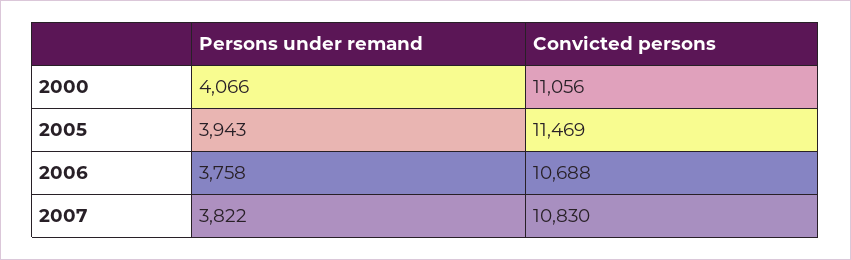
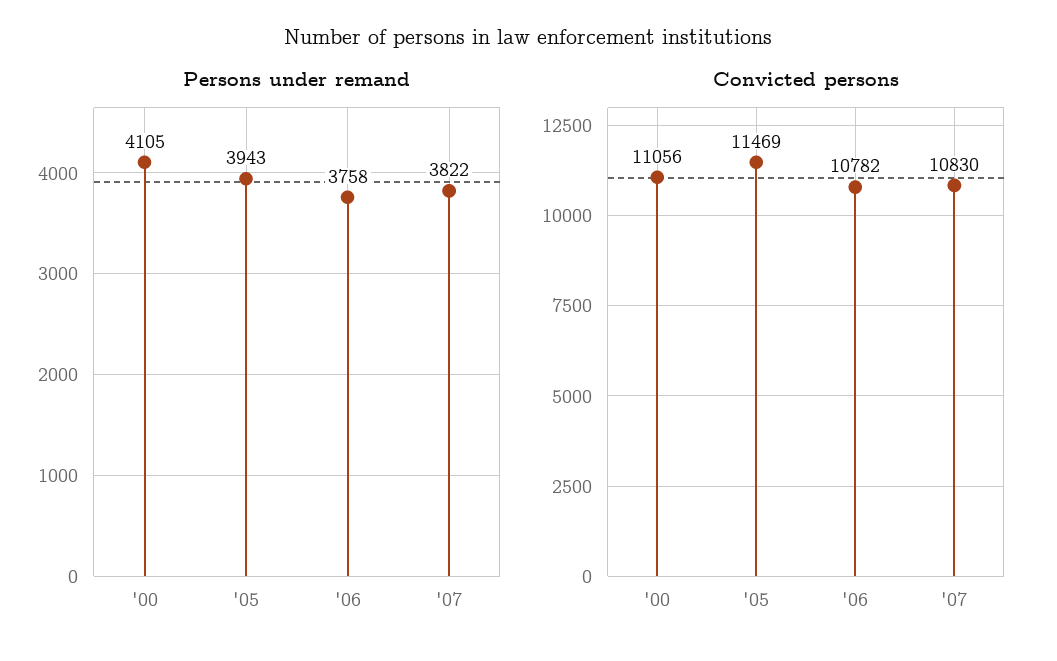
  {
    "Persons under remand": {
-     "2000": 4066,
+     "2000": 4105,
      "2005": 3943,
      "2006": 3758,
      "2007": 3822
    },
    "Convicted persons": {
      "2000": 11056,
      "2005": 11469,
-     "2006": 10688,
+     "2006": 10782,
      "2007": 10830
    }
  }

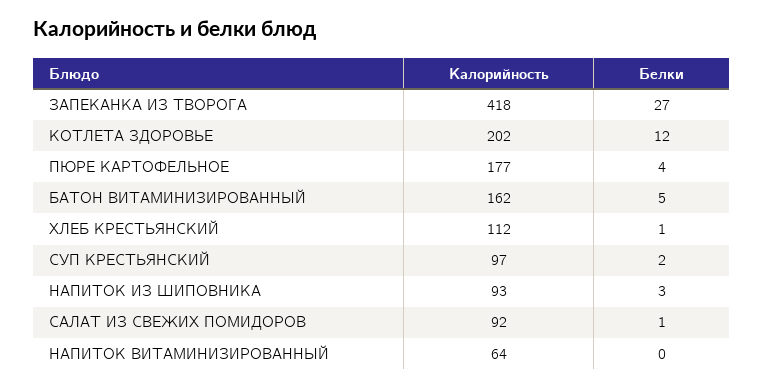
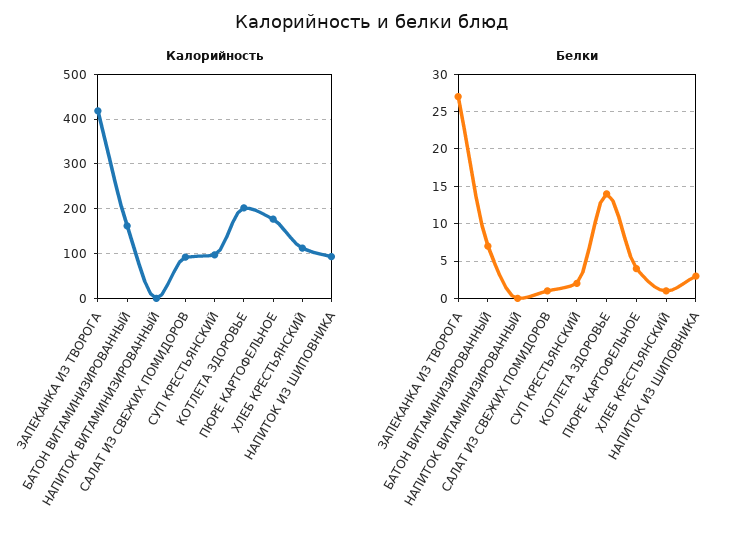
  {
    "Калорийность": {
      "ЗАПЕКАНКА ИЗ ТВОРОГА": 418,
      "КОТЛЕТА ЗДОРОВЬЕ": 202,
      "ПЮРЕ КАРТОФЕЛЬНОЕ": 177,
      "БАТОН ВИТАМИНИЗИРОВАННЫЙ": 162,
      "ХЛЕБ КРЕСТЬЯНСКИЙ": 112,
      "СУП КРЕСТЬЯНСКИЙ": 97,
      "НАПИТОК ИЗ ШИПОВНИКА": 93,
      "САЛАТ ИЗ СВЕЖИХ ПОМИДОРОВ": 92,
-     "НАПИТОК ВИТАМИНИЗИРОВАННЫЙ": 64
+     "НАПИТОК ВИТАМИНИЗИРОВАННЫЙ": 0
    },
    "Белки": {
      "ЗАПЕКАНКА ИЗ ТВОРОГА": 27,
-     "КОТЛЕТА ЗДОРОВЬЕ": 12,
+     "КОТЛЕТА ЗДОРОВЬЕ": 14,
      "ПЮРЕ КАРТОФЕЛЬНОЕ": 4,
-     "БАТОН ВИТАМИНИЗИРОВАННЫЙ": 5,
+     "БАТОН ВИТАМИНИЗИРОВАННЫЙ": 7,
      "ХЛЕБ КРЕСТЬЯНСКИЙ": 1,
      "СУП КРЕСТЬЯНСКИЙ": 2,
      "НАПИТОК ИЗ ШИПОВНИКА": 3,
      "САЛАТ ИЗ СВЕЖИХ ПОМИДОРОВ": 1,
      "НАПИТОК ВИТАМИНИЗИРОВАННЫЙ": 0
    }
  }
^^^^
### ACTION ITEM
A verbatim copy of the data, with all pictures omitted, is the required output.

### SOLUTION
  {
    "Persons under remand": {
-     "2000": 4066,
+     "2000": 4105,
      "2005": 3943,
      "2006": 3758,
      "2007": 3822
    },
    "Convicted persons": {
      "2000": 11056,
      "2005": 11469,
-     "2006": 10688,
+     "2006": 10782,
      "2007": 10830
    }
  }

  {
    "Калорийность": {
      "ЗАПЕКАНКА ИЗ ТВОРОГА": 418,
      "КОТЛЕТА ЗДОРОВЬЕ": 202,
      "ПЮРЕ КАРТОФЕЛЬНОЕ": 177,
      "БАТОН ВИТАМИНИЗИРОВАННЫЙ": 162,
      "ХЛЕБ КРЕСТЬЯНСКИЙ": 112,
      "СУП КРЕСТЬЯНСКИЙ": 97,
      "НАПИТОК ИЗ ШИПОВНИКА": 93,
      "САЛАТ ИЗ СВЕЖИХ ПОМИДОРОВ": 92,
-     "НАПИТОК ВИТАМИНИЗИРОВАННЫЙ": 64
+     "НАПИТОК ВИТАМИНИЗИРОВАННЫЙ": 0
    },
    "Белки": {
      "ЗАПЕКАНКА ИЗ ТВОРОГА": 27,
-     "КОТЛЕТА ЗДОРОВЬЕ": 12,
+     "КОТЛЕТА ЗДОРОВЬЕ": 14,
      "ПЮРЕ КАРТОФЕЛЬНОЕ": 4,
-     "БАТОН ВИТАМИНИЗИРОВАННЫЙ": 5,
+     "БАТОН ВИТАМИНИЗИРОВАННЫЙ": 7,
      "ХЛЕБ КРЕСТЬЯНСКИЙ": 1,
      "СУП КРЕСТЬЯНСКИЙ": 2,
      "НАПИТОК ИЗ ШИПОВНИКА": 3,
      "САЛАТ ИЗ СВЕЖИХ ПОМИДОРОВ": 1,
      "НАПИТОК ВИТАМИНИЗИРОВАННЫЙ": 0
    }
  }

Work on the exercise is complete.